*** Given entries
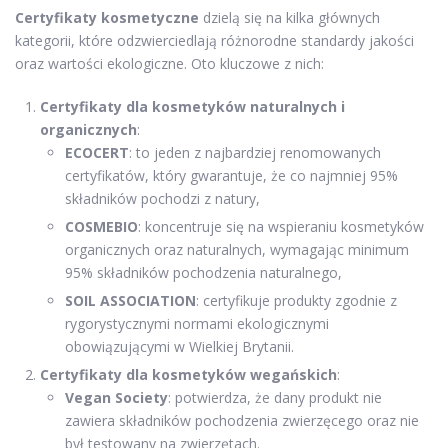
Certyfikaty kosmetyczne
dzielą się na kilka głównych
kategorii, które odzwierciedlają różnorodne standardy jakości
oraz wartości ekologiczne. Oto kluczowe z nich:
Certyfikaty dla kosmetyków naturalnych i
organicznych
:
ECOCERT
: to jeden z najbardziej renomowanych
certyfikatów, który gwarantuje, że co najmniej 95%
składników pochodzi z natury,
COSMEBIO
: koncentruje się na wspieraniu kosmetyków
organicznych oraz naturalnych, wymagając minimum
95% składników pochodzenia naturalnego,
SOIL ASSOCIATION
: certyfikuje produkty zgodnie z
rygorystycznymi normami ekologicznymi
obowiązującymi w Wielkiej Brytanii.
Certyfikaty dla kosmetyków wegańskich
:
Vegan Society
: potwierdza, że dany produkt nie
zawiera składników pochodzenia zwierzęcego oraz nie
był testowany na zwierzętach.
******
→ To do
All of the material above must be retyped exactly, line for line, with the images dropped.

→ Expected answer
Certyfikaty kosmetyczne
dzielą się na kilka głównych
kategorii, które odzwierciedlają różnorodne standardy jakości
oraz wartości ekologiczne. Oto kluczowe z nich:
Certyfikaty dla kosmetyków naturalnych i
organicznych
:
ECOCERT
: to jeden z najbardziej renomowanych
certyfikatów, który gwarantuje, że co najmniej 95%
składników pochodzi z natury,
COSMEBIO
: koncentruje się na wspieraniu kosmetyków
organicznych oraz naturalnych, wymagając minimum
95% składników pochodzenia naturalnego,
SOIL ASSOCIATION
: certyfikuje produkty zgodnie z
rygorystycznymi normami ekologicznymi
obowiązującymi w Wielkiej Brytanii.
Certyfikaty dla kosmetyków wegańskich
:
Vegan Society
: potwierdza, że dany produkt nie
zawiera składników pochodzenia zwierzęcego oraz nie
był testowany na zwierzętach.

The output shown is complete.